Niger Putsch: Premiers évacués arrivés en France, sereins mais fatigués
D'après les informations fournies par Paris, environ 1 200 citoyens français sont inscrits sur les registres consulaires au Niger. Parmi eux, 600 ont manifesté leur volonté de retourner sur le territoire français.
Évacuation massive de ressortissants français du Niger
Quelque 600 Français inscrits sur les listes consulaires au Niger ont manifesté leur désir de regagner l’Hexagone, selon les informations du gouvernement français. Leurs souhaits ont commencé à se concrétiser avec l’arrivée du premier vol de rapatriement français à l’aéroport Paris-Charles de Gaulle dans la nuit du mardi 1er août au mercredi 2 août 2023.
Les passagers de ce vol, malgré la fatigue évidente inscrite sur leurs visages, ont fait montre d’une certaine satisfaction et sérénité en débarquant sur le tarmac parisien. Précisément, à 1h30 du matin, les 262 passagers évacués de Niamey ont touché le sol français.
Le Ministère des Affaires étrangères a indiqué que le vol comptait une majorité de citoyens français, mais aussi des Nigériens, des Portugais, des Belges, des Ethiopiens et des Libanais. Cette évacuation d’envergure a été décidée au vu de la situation instable à Niamey, selon le Quai d’Orsay.
Entre soulagement et inquiétude
Charles, premier à descendre de l’avion, s’est dit « heureux d’être de retour, mais quelque peu attristé de laisser le Niger dans cette situation de prise d’otage plus que de putsch », faisant référence au récent coup d’Etat militaire survenu dans le pays sahélien.

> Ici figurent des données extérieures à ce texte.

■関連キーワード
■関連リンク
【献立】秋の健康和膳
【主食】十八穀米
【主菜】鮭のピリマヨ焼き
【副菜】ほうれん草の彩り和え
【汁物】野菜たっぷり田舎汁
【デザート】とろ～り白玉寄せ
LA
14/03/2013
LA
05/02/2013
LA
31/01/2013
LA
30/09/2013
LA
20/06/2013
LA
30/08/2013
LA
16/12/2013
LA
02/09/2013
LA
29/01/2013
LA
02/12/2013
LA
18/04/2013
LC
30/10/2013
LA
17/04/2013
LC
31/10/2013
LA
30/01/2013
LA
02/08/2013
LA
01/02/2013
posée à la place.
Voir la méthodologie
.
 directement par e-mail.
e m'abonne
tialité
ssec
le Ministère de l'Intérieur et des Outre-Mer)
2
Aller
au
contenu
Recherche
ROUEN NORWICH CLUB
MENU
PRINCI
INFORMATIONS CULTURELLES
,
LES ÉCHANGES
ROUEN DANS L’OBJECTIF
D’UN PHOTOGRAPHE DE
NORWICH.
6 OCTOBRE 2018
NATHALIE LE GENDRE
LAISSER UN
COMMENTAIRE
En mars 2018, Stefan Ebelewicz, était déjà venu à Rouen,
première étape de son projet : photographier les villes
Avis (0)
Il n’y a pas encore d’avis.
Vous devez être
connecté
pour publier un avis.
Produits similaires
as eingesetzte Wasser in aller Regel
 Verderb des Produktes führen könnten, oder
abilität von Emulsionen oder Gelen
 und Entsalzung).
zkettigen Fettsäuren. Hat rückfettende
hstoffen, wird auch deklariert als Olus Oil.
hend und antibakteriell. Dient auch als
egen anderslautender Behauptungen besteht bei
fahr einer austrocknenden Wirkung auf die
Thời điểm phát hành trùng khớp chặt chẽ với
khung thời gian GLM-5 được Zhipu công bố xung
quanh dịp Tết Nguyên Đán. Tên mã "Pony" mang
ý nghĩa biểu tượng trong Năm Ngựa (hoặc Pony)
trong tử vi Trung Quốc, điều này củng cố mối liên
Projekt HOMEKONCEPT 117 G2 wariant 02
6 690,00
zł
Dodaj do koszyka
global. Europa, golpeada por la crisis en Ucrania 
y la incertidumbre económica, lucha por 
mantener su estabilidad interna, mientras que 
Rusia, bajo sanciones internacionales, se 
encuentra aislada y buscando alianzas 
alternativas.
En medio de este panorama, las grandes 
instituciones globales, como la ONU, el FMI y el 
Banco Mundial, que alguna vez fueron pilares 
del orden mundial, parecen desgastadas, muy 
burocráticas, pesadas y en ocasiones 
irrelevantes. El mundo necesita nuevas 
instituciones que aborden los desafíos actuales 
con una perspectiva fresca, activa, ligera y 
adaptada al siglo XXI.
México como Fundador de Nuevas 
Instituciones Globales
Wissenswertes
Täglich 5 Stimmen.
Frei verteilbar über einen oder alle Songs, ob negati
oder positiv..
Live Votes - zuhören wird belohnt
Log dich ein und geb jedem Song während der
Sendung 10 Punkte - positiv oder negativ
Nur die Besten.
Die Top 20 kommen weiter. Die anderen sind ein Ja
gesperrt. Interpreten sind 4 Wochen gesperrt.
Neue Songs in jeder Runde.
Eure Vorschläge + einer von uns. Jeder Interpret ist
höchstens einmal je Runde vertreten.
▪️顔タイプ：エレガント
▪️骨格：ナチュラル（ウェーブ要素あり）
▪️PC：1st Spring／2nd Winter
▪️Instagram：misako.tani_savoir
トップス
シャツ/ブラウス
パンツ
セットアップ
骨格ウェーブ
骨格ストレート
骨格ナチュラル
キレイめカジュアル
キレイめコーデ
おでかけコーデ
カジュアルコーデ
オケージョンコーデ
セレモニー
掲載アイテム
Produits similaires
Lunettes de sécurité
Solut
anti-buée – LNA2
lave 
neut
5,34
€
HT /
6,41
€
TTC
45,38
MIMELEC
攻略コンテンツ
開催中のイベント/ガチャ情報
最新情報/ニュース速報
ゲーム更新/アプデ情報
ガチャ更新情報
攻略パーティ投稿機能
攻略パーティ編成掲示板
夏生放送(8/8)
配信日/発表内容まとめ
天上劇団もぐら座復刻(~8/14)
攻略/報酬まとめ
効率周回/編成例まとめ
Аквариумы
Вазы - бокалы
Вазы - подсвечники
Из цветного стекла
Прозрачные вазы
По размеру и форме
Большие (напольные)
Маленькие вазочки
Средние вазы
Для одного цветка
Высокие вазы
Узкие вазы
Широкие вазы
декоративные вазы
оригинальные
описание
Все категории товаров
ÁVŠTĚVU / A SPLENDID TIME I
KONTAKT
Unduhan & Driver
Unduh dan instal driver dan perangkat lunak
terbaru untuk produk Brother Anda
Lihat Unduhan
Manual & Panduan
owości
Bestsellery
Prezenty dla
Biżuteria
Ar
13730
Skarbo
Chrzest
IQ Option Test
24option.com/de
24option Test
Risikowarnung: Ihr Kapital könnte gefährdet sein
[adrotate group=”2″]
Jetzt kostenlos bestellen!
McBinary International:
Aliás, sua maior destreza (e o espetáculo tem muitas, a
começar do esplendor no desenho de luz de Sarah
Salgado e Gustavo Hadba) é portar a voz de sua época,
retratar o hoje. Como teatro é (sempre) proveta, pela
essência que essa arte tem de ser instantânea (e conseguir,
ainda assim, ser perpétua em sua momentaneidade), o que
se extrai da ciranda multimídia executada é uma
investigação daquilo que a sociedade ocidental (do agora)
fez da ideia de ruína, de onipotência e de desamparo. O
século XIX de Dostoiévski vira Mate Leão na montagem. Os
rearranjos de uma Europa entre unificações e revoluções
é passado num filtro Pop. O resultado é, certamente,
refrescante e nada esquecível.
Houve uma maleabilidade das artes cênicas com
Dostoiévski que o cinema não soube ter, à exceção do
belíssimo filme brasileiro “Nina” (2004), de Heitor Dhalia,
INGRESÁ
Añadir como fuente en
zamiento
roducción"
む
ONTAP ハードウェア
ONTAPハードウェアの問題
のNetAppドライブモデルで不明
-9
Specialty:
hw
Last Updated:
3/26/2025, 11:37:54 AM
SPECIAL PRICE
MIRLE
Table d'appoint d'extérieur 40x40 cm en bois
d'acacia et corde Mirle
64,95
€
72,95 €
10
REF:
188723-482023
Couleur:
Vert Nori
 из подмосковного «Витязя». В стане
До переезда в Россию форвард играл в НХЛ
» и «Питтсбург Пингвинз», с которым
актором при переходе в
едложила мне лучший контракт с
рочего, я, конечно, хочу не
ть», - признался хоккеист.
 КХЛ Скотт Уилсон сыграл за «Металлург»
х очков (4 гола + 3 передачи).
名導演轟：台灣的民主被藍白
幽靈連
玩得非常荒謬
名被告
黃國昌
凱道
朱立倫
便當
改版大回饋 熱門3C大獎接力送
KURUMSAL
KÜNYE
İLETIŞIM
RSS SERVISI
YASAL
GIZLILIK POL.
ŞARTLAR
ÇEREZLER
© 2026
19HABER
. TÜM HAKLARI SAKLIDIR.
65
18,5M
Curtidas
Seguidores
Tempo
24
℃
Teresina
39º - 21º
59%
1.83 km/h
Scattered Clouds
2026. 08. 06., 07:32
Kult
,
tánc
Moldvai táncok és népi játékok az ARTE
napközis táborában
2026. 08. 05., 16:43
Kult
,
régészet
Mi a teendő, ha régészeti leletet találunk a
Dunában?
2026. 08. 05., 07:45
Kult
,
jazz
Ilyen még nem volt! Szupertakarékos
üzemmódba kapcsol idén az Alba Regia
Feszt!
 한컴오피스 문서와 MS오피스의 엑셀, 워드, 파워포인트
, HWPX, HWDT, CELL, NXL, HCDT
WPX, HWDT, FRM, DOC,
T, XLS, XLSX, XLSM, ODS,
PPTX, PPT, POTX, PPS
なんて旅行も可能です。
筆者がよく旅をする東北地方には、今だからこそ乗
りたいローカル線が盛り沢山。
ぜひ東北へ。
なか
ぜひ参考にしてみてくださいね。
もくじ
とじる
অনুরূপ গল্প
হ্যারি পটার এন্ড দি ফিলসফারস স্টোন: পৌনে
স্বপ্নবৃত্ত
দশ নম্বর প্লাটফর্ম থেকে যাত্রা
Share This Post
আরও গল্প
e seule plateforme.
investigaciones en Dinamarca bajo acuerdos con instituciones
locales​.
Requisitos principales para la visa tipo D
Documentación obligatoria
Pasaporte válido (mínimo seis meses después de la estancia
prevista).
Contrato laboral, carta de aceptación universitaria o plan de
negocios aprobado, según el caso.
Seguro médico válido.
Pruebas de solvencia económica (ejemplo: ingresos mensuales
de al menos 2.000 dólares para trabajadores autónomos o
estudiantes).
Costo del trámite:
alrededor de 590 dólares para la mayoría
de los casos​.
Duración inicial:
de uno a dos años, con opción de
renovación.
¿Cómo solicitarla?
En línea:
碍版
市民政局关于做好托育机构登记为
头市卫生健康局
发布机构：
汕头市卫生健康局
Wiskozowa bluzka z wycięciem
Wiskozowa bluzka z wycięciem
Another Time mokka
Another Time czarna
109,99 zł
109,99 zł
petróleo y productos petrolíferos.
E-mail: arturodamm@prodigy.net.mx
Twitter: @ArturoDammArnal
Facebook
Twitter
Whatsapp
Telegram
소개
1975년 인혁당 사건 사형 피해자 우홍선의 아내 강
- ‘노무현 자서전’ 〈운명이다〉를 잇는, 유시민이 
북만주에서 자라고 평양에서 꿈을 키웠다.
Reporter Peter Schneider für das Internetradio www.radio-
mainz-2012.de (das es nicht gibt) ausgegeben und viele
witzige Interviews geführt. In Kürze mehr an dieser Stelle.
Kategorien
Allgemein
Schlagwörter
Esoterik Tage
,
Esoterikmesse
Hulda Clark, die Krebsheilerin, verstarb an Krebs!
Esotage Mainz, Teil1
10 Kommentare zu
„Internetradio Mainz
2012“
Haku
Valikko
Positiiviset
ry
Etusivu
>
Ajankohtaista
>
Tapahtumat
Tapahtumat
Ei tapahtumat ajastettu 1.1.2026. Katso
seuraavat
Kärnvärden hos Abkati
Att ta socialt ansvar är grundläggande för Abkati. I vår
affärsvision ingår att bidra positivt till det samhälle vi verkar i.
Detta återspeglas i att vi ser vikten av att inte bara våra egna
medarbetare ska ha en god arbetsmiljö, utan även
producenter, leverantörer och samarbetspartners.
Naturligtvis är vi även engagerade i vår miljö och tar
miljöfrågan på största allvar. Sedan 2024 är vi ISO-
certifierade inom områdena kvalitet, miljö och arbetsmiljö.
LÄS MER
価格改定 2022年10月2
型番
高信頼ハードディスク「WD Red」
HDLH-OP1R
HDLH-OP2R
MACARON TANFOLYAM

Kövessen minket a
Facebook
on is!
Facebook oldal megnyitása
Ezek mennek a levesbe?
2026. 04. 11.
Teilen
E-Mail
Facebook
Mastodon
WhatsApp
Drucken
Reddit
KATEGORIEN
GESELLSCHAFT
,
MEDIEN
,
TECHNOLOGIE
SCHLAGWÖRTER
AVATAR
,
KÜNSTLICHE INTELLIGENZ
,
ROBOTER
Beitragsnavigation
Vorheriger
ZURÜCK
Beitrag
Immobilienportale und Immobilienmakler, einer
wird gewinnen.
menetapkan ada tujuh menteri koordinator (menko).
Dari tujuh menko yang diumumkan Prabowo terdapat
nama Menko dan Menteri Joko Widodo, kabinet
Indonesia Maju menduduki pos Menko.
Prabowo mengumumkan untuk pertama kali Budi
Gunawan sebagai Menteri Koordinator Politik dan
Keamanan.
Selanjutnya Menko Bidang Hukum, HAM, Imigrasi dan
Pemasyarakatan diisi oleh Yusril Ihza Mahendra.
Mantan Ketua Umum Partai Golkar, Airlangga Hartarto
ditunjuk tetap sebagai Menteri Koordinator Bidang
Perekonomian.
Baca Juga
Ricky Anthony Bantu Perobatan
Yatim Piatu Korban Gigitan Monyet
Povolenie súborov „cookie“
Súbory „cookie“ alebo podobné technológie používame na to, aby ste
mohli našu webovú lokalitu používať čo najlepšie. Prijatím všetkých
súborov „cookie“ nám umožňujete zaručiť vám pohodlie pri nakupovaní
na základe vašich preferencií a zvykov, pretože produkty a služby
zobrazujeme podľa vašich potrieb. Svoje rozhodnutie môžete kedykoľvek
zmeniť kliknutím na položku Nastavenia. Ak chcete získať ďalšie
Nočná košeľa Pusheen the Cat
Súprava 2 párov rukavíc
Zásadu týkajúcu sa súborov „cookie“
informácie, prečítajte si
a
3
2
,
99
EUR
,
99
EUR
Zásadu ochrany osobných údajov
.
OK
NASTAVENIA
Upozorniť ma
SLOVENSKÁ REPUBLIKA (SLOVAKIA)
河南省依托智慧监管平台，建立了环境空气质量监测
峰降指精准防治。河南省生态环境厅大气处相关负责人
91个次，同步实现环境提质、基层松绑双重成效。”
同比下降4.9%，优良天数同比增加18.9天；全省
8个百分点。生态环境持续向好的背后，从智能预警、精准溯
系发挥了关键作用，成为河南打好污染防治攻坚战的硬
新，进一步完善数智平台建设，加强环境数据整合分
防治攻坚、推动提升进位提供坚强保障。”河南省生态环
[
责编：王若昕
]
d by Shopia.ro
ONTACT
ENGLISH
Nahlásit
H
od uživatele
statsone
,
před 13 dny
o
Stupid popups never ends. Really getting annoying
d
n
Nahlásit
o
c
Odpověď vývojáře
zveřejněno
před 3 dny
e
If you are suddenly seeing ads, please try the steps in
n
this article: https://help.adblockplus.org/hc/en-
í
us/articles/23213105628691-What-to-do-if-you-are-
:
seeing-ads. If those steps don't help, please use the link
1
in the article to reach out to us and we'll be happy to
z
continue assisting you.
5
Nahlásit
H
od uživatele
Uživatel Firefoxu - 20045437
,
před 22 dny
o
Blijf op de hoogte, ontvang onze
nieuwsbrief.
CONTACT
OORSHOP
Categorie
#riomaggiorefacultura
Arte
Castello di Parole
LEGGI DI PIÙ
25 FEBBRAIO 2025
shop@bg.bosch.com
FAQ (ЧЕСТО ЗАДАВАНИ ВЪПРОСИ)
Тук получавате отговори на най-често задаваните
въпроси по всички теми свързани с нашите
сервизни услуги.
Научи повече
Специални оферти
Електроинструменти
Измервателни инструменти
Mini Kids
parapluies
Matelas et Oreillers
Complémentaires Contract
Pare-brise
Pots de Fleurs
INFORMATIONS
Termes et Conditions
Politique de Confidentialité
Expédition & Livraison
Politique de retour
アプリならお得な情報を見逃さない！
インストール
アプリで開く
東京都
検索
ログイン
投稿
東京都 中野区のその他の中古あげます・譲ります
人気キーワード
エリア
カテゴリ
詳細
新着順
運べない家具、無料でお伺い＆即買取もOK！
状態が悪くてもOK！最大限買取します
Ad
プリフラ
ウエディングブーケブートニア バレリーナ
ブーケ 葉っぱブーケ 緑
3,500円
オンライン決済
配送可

Pour sa part, Bernard, qui travaille depuis deux mois au Niger pour l’Union européenne, a exprimé sa satisfaction face au bon déroulement de cette opération. « Niamey, il n’y a pas de tensions particulières en ville, pas de stress particulier, la population vaque à ses occupations », décrit cet homme, qui a emporté avec lui « deux ordinateurs, deux t-shirts, une paire de chaussettes et une brosse à dents ».
Le sentiment d’insécurité
Parmi les passagers, rares sont ceux qui ont accepté de répondre aux questions des journalistes présents dans le terminal aéroportuaire. Raïssa Kelembho, qui est rentrée de Niamey avec ses deux enfants laissant son mari sur place pour son travail, a exprimé un sentiment de soulagement.
Quant à Huguette Bonneau, elle a confié que l’angoisse ressentie était due à la fermeture des frontières et des aéroports, sans quoi la situation aurait été plus gérable.
Des vols de rapatriement supplémentaires prévus
Malgré la fermeture des frontières terrestres et aériennes du Niger avec cinq de ses pays voisins, un des putschistes a annoncé leur réouverture lors d’une intervention à la télévision nationale.
Parmi les 1 200 Français inscrits sur les listes consulaires au Niger, la moitié a exprimé son souhait de rentrer en France. Pour répondre à cette demande, trois autres vols de rapatriement sont déjà programmés.